*TASK INSTRUCTIONS*.
1. Answer these about the router forum thread:
(a) What does Paul say to use for repeated cuts?
(b) What does RainMan 2.0 say he should try, to see if the issue doesn't happen?
(c) According to jw2170, when does this happen to him?
2. Please pick up the router forum thread from the point where it stops and carry it on.

With any hand routing you have to practice the cut on the same material multiple times and get the feel(speed, ,depth of successive cuts etc),. Your eyes and hands are as important as the bit you use. For repeated cuts then use a jig. The accuracy in the making of the jig is directly proportional to end product. For any mass production then you have to resort to specific bits and machines. For remcoving any burn marks I ensure that I do lots of passes at inreasing depths particularly at start and end of cut. .any burns can be taken out by hand with sandpaper on a suitable shaper, or a burr on a flexi-arm.
Cheers
Paul


----------



## RainMan 2.0 (May 6, 2014)

I should try my Festool and see if this issue doesn't happen


----------



## Herb Stoops (Aug 28, 2012)

RainMan1 said:


> I should try my Festool and see if this issue doesn't happen


For what you paid for it it better not!

Herb


----------



## jw2170 (Jan 24, 2008)

Good question, Duane.

This happens to me when I try and rout the bottom of a dish...

Luckily, I can sand out the 'divot'...


----------



## RainMan 2.0 (May 6, 2014)

Herb Stoops said:


> For what you paid for it it better not!
> 
> Herb


LMAO ya no kidding eh


----------



## Barry747 (Jun 16, 2011)

*DATA FOR ANALYSIS*.
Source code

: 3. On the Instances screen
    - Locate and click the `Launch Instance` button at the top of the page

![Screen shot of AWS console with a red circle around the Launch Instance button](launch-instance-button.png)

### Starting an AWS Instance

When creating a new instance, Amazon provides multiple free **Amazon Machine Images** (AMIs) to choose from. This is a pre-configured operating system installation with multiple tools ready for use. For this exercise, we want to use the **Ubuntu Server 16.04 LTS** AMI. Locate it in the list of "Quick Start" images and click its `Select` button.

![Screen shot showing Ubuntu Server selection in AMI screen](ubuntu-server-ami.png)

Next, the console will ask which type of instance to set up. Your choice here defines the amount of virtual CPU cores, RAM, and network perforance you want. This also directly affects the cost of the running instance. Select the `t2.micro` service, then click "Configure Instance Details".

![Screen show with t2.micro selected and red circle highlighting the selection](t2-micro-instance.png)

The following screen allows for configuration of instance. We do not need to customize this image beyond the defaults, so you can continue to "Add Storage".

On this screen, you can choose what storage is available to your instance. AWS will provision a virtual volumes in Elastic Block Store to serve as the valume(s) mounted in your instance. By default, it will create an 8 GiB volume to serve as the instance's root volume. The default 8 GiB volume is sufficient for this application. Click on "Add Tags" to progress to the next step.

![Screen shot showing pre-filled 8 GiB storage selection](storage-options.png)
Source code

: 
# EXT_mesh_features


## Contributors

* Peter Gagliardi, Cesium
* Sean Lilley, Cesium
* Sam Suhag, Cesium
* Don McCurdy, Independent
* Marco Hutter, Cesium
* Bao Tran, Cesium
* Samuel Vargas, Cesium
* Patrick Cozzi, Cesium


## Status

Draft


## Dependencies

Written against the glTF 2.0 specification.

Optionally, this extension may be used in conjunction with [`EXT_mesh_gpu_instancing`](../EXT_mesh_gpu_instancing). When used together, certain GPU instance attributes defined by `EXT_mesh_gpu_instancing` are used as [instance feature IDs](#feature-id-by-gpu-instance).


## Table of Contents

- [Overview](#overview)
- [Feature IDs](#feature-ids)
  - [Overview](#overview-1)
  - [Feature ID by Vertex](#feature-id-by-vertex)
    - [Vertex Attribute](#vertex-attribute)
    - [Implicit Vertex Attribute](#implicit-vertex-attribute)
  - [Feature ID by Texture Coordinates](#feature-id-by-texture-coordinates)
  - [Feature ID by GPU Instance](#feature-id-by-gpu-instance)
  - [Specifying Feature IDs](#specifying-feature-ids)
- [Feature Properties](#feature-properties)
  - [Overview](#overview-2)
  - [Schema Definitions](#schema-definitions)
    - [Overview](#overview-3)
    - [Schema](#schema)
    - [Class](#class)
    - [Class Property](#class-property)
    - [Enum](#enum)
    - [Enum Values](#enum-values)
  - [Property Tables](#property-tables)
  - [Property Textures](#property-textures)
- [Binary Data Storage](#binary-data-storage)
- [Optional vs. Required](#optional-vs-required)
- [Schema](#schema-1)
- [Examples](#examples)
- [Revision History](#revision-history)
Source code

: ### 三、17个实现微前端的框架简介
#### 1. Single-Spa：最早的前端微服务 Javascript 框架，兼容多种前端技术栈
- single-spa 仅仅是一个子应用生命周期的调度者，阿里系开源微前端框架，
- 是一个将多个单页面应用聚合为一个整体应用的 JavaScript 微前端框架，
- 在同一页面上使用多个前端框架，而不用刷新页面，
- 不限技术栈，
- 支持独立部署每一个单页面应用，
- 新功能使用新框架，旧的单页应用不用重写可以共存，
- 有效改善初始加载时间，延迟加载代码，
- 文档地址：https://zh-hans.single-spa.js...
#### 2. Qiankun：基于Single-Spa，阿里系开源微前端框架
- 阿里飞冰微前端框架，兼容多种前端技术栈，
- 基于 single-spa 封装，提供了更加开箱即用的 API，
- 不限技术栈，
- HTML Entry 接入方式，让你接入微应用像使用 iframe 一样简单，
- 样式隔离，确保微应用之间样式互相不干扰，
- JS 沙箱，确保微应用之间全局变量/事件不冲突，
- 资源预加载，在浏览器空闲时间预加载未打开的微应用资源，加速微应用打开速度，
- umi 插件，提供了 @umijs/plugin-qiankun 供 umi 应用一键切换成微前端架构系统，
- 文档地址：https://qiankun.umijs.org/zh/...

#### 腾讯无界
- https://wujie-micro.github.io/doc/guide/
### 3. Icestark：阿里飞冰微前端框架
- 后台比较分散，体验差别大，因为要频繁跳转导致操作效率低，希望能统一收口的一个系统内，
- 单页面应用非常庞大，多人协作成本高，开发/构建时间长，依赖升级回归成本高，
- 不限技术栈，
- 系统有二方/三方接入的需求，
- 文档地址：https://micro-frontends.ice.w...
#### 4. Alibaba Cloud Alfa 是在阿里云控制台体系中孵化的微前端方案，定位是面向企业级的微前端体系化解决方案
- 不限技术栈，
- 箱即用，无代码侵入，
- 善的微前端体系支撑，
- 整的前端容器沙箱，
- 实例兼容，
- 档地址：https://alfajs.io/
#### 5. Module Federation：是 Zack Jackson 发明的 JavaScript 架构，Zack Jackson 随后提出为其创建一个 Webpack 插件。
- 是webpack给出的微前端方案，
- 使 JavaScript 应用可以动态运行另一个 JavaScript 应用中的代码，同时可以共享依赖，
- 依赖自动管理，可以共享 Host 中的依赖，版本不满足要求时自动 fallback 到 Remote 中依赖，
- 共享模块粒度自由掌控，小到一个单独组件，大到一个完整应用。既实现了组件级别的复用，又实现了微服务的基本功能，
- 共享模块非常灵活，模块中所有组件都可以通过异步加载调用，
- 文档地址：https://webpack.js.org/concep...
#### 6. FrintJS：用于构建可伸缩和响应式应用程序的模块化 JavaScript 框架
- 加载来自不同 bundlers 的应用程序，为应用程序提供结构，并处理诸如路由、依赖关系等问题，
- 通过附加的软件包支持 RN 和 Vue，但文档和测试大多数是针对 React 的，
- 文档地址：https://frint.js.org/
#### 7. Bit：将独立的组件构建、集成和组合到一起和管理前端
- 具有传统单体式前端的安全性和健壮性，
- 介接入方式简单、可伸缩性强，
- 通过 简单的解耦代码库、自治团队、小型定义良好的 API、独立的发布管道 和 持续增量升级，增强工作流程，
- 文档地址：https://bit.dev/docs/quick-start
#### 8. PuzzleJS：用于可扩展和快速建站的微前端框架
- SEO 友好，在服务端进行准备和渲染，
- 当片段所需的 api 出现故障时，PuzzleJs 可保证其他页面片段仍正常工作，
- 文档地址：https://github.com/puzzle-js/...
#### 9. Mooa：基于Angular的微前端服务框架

*TASK ANSWERS*.
1.
(a) A jig.
(b) His Festool.
(c) When he tries to rout the bottom of a dish.

2.
I noticed the same problem with a bowl and tray router bit. I had set 3 turret stops to get to the total depth that i wanted. I noticed each time that the initial plunge left an impression at the point that I plunged down. Being a slow learner, I finally figured out on my second tray that if i gradually plunged down while moving the router and went over the area a couple of times gradually increasing the pressure until I hit the turret stop there ware no marks. I actually prefer this technique since it makes for a smoother cut. I'm not hogging out quite as much material at one time as I would if i plunged down to the stop them moved the router. This method does take a bit more coordination since you don't lock the depth until you hit the turret stop. Coordination also being a challenge for me, it wasn't until the end of my second tray that I finally mastered it. It was worth it since it saved a lot of sanding to get rid of the mark because the mark would have been plainly visible in the bowl cut.


----------



## Frankj3 (Oct 6, 2014)

Duane,

I'm not professing to be an expert. In fact I'm quite the opposite as I have zero experience with a plunge router. But I have a suggestion that may help.

I assume you are taking multiple passes, increasing the depth of cut with each pass. If it were me, before starting my final cut, I would put a piece of tape on the board or put a paper between the router base and the material. Then make the final depth of cut adjustment on the router and make the cut. When finished with this cut, DON'T CHANGE ANYTHING ON THE DEPTH OF CUT SETTING. Remove the tape or paper and then make another final cut. You would be making a very light finish cut with the router already locked in.

Again, this is just a suggestion. I don't have a plunge router but I have used this technique with my fixed based router when I want to make sure I get a really fine clean up pass to a set depth of cut.

Good luck.


----------



## Stick486 (Jan 4, 2013)

excellent tip Frank... psssst... duct tape works very well for that...


----------



## Frankj3 (Oct 6, 2014)

Stick486 said:


> excellent tip Frank... psssst... duct tape works very well for that...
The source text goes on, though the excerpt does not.